Tax-credit scholarship programs are the gifts that keep on giving 

During this season of giving, imagine if California taxpayers could give the gift of a better education to thousands of deserving children.

Today, a variety of parental-choice scholarship programs nationwide, including tax-credit scholarships, empower parents to send their children to the schools of their choice. Such programs allow individuals or businesses to claim credits against their state income taxes for charitable contributions to nonprofit, tax-exempt organizations that award scholarships.

In 1997, Arizona became the first state to enact a tax-credit scholarship program. As of 2009, there are nine tax-credit scholarship programs in seven states. Most of these programs serve targeted student populations, including children who are low income, in failing public schools, have special needs or are from the foster care system.

Nationwide, tax-credit scholarship donations amounting to nearly $255 million enabled nonprofit organizations to award nearly 107,000 scholarships in 2009.

Nonprofit scholarship-granting organizations can be started by community groups, philanthropic organizations or any other group.

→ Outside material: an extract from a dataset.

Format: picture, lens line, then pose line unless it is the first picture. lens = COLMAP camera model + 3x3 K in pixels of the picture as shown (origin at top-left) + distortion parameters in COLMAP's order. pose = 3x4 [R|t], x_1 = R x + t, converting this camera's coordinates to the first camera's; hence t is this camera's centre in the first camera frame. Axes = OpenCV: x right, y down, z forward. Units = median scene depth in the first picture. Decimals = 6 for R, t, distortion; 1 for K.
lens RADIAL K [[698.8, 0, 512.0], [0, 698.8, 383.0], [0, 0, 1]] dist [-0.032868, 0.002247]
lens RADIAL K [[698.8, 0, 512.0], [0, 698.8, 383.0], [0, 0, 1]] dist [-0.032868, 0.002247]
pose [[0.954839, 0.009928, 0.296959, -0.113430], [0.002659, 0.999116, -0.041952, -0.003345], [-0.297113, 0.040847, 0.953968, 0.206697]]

In 2009, a California tax-credit scholarship program was proposed, but defeated. It would have allowed taxpayers to claim credits worth up to 50 percent of their state tax liability for donations to charitable nonprofit 501(c)(3) organizations that distribute scholarships to students from low- and middle-income families.

A leading myth about tax-credit scholarship programs is that they hurt state and public school budgets. Empirical evidence shows otherwise. The Florida Tax Credit Scholarship Program is the country’s largest. Average private school scholarships are less than $4,000, and they enabled nearly 29,000 low-income and minority children to attend more than 1,000 private schools statewide last year.

Surrounding public schools improve in terms of student math and reading performance on the state standardized tests because they have to compete with private schools for students.
And, because private schools cost less than traditional public schools, the state saves money. The Florida Legislature found that for every dollar spent on the scholarship program, “taxpayers saved $1.49 in state education funding.”

With improved student performance — and a stunning 49 percent annual return on investment — tax-credit scholarship programs are gifts that keep on giving. In 2011, California’s new class of legislators should craft a tax-credit scholarship program for all children in the Golden State.
Vicki E. Murray, Ph.D., is the education studies associate director and senior policy fellow at the Pacific Research Institute for Public Policy in Sacramento.